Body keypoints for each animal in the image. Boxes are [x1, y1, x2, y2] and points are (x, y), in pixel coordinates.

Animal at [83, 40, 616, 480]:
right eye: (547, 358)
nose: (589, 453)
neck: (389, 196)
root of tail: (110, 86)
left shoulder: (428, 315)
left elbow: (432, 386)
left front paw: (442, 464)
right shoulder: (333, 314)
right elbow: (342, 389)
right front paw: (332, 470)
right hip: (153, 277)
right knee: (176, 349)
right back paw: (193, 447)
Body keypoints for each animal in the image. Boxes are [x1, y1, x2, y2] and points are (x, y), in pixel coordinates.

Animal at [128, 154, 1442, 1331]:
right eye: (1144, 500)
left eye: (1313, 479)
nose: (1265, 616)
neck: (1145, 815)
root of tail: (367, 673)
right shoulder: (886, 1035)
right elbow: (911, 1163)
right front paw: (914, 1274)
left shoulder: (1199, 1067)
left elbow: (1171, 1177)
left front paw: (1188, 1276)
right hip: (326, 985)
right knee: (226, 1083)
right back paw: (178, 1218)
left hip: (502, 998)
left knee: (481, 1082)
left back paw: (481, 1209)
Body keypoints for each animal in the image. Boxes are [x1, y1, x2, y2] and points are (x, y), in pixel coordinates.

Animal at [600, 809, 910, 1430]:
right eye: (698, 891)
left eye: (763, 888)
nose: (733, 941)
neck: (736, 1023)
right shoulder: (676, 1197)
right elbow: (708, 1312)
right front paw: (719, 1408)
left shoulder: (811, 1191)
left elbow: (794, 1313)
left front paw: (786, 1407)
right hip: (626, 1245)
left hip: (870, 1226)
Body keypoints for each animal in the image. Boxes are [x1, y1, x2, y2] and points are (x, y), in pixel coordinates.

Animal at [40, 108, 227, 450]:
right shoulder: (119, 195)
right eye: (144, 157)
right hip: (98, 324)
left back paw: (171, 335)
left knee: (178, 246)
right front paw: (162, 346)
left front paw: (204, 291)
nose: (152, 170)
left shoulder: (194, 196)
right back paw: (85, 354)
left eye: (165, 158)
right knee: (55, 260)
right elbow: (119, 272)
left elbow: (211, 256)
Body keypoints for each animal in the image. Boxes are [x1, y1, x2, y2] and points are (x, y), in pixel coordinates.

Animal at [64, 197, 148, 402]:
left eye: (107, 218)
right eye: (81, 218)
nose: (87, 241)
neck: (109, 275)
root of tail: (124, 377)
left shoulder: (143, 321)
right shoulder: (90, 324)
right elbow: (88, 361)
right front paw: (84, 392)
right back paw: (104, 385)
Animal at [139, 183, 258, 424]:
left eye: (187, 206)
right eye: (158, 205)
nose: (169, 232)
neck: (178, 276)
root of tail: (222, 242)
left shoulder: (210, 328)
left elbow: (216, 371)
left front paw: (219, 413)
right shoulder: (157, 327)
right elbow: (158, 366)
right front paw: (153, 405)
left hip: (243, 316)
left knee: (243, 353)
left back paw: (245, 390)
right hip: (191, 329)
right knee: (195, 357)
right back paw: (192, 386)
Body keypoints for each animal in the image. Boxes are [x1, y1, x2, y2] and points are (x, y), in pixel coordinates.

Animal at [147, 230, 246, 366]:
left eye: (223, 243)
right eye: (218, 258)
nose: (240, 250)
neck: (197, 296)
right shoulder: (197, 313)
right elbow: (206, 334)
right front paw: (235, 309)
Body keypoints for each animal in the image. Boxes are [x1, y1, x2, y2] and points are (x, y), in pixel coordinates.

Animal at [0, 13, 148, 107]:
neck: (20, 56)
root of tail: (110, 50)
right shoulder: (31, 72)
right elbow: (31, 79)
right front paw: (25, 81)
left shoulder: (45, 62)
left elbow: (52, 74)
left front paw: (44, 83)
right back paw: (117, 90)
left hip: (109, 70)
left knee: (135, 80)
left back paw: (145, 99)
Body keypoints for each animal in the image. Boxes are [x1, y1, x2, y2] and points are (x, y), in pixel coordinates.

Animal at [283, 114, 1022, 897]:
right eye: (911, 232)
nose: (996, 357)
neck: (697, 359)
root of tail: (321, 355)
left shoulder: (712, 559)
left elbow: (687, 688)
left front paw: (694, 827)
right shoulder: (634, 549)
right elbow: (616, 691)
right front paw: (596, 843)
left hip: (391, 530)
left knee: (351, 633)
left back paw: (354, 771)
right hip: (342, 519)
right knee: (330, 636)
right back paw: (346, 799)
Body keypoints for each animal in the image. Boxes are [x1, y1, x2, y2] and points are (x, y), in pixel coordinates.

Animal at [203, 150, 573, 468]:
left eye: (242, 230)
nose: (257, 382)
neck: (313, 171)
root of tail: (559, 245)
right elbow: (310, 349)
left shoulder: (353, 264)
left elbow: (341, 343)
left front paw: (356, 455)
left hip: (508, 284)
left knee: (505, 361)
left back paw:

Problem description >> Go to the line with "left eye: (107, 218)" in the entries above and repeat every line from there through the line with "neck: (313, 171)", exactly and with no other text.

Your response >>
left eye: (107, 218)
right eye: (81, 218)
nose: (87, 241)
neck: (109, 275)
root of tail: (124, 377)
left shoulder: (143, 321)
right shoulder: (90, 324)
right elbow: (88, 361)
right front paw: (84, 392)
right back paw: (104, 385)
Animal at [139, 183, 258, 424]:
left eye: (187, 206)
right eye: (158, 205)
nose: (169, 232)
neck: (178, 276)
root of tail: (222, 242)
left shoulder: (210, 328)
left elbow: (216, 371)
left front paw: (219, 413)
right shoulder: (157, 327)
right elbow: (158, 366)
right front paw: (153, 405)
left hip: (243, 316)
left knee: (243, 353)
left back paw: (245, 390)
right hip: (191, 329)
right knee: (195, 357)
right back paw: (192, 386)
Body keypoints for each animal in the image. Boxes are [x1, y1, x2, y2] and points are (x, y), in pixel coordinates.

Animal at [147, 230, 246, 366]:
left eye: (223, 243)
right eye: (218, 258)
nose: (240, 250)
neck: (197, 296)
right shoulder: (197, 313)
right elbow: (206, 334)
right front paw: (235, 309)
Body keypoints for each animal in the image. Boxes are [x1, y1, x2, y2] and points are (x, y), in pixel coordinates.

Animal at [0, 13, 148, 107]:
neck: (20, 56)
root of tail: (110, 50)
right shoulder: (31, 72)
right elbow: (31, 79)
right front paw: (25, 81)
left shoulder: (45, 62)
left elbow: (52, 74)
left front paw: (44, 83)
right back paw: (117, 90)
left hip: (109, 70)
left knee: (135, 80)
left back paw: (145, 99)
Body keypoints for each animal in the image. Boxes are [x1, y1, x2, y2] and points are (x, y), in pixel coordinates.

Animal at [283, 114, 1022, 897]:
right eye: (911, 232)
nose: (996, 357)
neck: (697, 359)
root of tail: (321, 355)
left shoulder: (712, 559)
left elbow: (687, 688)
left front paw: (694, 827)
right shoulder: (634, 549)
right elbow: (616, 691)
right front paw: (596, 843)
left hip: (391, 530)
left knee: (351, 633)
left back paw: (354, 771)
right hip: (342, 519)
right knee: (330, 636)
right back paw: (346, 799)
Body keypoints for each animal in the image. Boxes are [x1, y1, x2, y2] and points are (x, y), in pixel coordinates.

Animal at [203, 150, 573, 468]:
left eye: (242, 230)
nose: (257, 382)
neck: (313, 171)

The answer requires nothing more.